>> begin SUPPLIED MATERIAL

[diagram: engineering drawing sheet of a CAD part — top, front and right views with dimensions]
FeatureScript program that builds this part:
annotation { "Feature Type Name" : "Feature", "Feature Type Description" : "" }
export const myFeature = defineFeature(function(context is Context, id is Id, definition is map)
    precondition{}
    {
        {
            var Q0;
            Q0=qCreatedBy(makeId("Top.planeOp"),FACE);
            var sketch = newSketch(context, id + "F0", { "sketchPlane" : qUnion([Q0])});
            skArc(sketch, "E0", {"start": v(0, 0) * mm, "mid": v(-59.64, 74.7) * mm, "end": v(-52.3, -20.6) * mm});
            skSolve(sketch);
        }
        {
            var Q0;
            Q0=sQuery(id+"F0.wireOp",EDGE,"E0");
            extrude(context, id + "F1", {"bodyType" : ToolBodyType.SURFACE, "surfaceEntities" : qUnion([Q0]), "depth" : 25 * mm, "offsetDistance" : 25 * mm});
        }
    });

>> end SUPPLIED MATERIAL

• [EXERCISE OBJECTIVE] Can you convert the lines above into a Markdown table with a "Row" column for the row number and a "Line" column for the line itself, leaving out any blank lines?

• [ANSWER TO THE TASK]
| Row | Line |
|---|---|
| 1 | [diagram: engineering drawing sheet of a CAD part — top, front and right views with dimensions] |
| 2 | FeatureScript program that builds this part: |
| 3 | annotation { "Feature Type Name" : "Feature", "Feature Type Description" : "" } |
| 4 | export const myFeature = defineFeature(function(context is Context, id is Id, definition is map) |
| 5 |     precondition{} |
| 6 |     { |
| 7 |         { |
| 8 |             var Q0; |
| 9 |             Q0=qCreatedBy(makeId("Top.planeOp"),FACE); |
| 10 |             var sketch = newSketch(context, id + "F0", { "sketchPlane" : qUnion([Q0])}); |
| 11 |             skArc(sketch, "E0", {"start": v(0, 0) * mm, "mid": v(-59.64, 74.7) * mm, "end": v(-52.3, -20.6) * mm}); |
| 12 |             skSolve(sketch); |
| 13 |         } |
| 14 |         { |
| 15 |             var Q0; |
| 16 |             Q0=sQuery(id+"F0.wireOp",EDGE,"E0"); |
| 17 |             extrude(context, id + "F1", {"bodyType" : ToolBodyType.SURFACE, "surfaceEntities" : qUnion([Q0]), "depth" : 25 * mm, "offsetDistance" : 25 * mm}); |
| 18 |         } |
| 19 |     }); |